Ford lässt Schicht ausfallen

Bei Audi stockt die Produktion im Werk Brüssel, weil Mitarbeiter aus Sorge um den Virenschutz die Arbeit vorübergehend niedergelegt haben. Die Bedenken seien in Gesprächen zwischen Gewerkschaftsvertretern und Management ausgeräumt worden, sagte ein Sprecher. Unabhängig davon kämpft Audi in Brüssel seit Monaten mit Nachschubproblemen bei Batteriekomponenten für seinen Vorzeige-Elektrowagen E-Tron. An allen übrigen Audi-Standorten laufe die Produktion normal.

Bei BMW gab es keine Produktionseinschränkungen. "Es gibt derzeit keine Auswirkungen auf die Versorgungssicherheit in unserer Lieferkette", teilte der Münchner Autobauer mit. Die Frage von Kurzarbeit stelle sich für BMW derzeit nicht. Daimler äußerte sich zunächst nicht.

Der US-Autobauer Ford lässt im Werk in Saarlouis eine Schicht ausfallen, weil viele Mitarbeiter aus der ostfranzösischen Region Elsass/Lothringen einpendeln, die als Coronavirus-Risikogebiet gilt. "Wir haben erstmal entschieden, dass wir die Kolleginnen und Kollegen 14 Tage zuhause lassen", sagte ein Sprecher. Experten rechnen damit, dass die Autonachfrage europaweit massiv sinken wird, weil in Zeiten von Corona kaum jemand an den Kauf eines neuen Fahrzeugs denkt.
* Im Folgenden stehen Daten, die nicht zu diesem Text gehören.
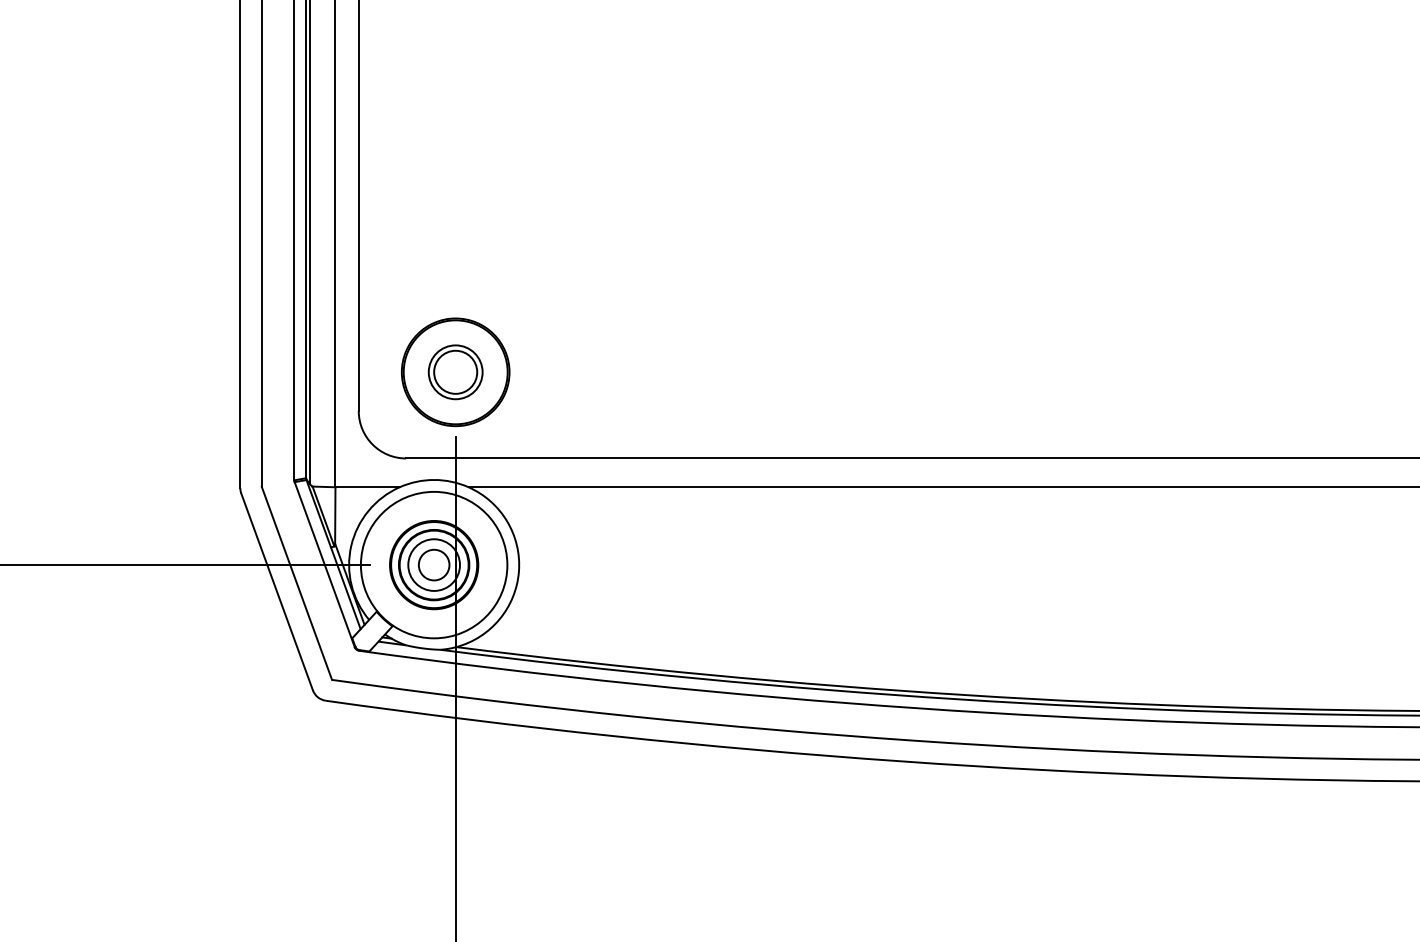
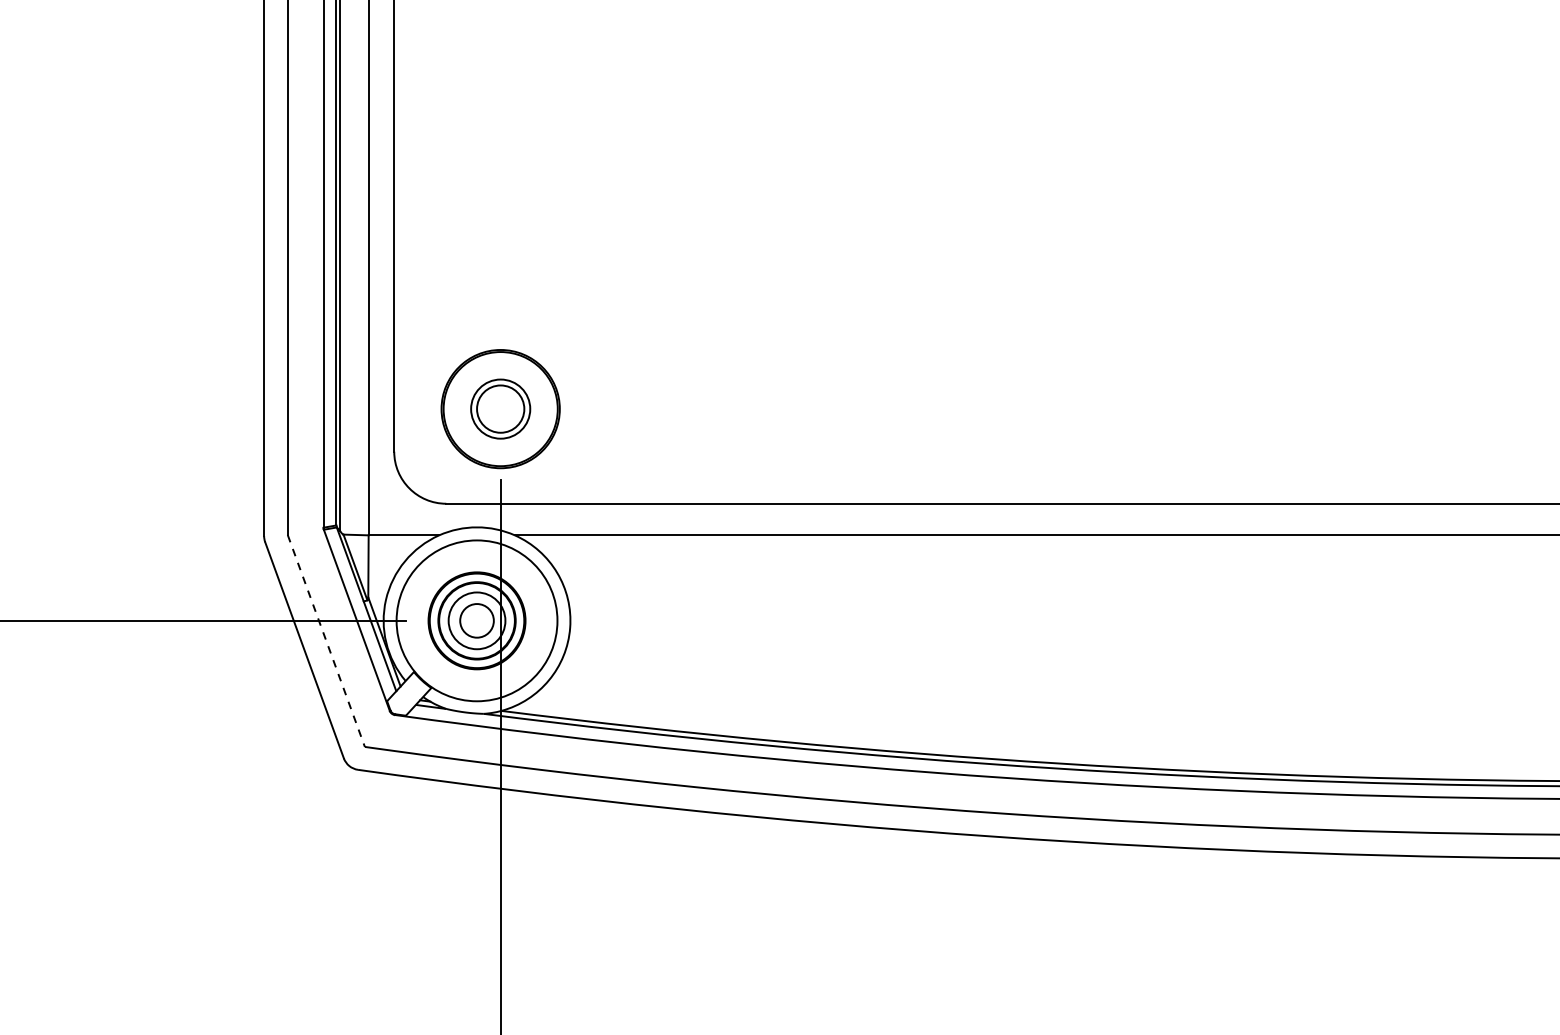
line: (296, 583) -> (325, 641), solid -> dashed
In China fast alle Fabriken wieder offen

Die Situation in Europa steht in krassem Gegensatz zu der Produktion in China, wo 31 von 33 Fabriken wieder in Betrieb sind, nachdem sie wochenlang geschlossen waren, als die Coronavirus-Pandemie das Land erfasst hatte. Die VW-Verkäufe in Westeuropa sind im Februar um 3,5 Prozent auf 263.800 Fahrzeuge und in Zentral- und Osteuropa um 7 Prozent auf 56.900 Fahrzeuge zurückgegangen. Zu dieser Zeit hatte das Virus Italien noch nicht mit voller Wucht getroffen.

In China sind die Verkäufe von Volkswagen im Februar - auf dem Höhepunkt der Viruskrise - um 74 Prozent auf 60.900 Fahrzeuge eingebrochen, 234.400 Einheiten waren im Jahr zuvor in diesem Monat verkauft worden.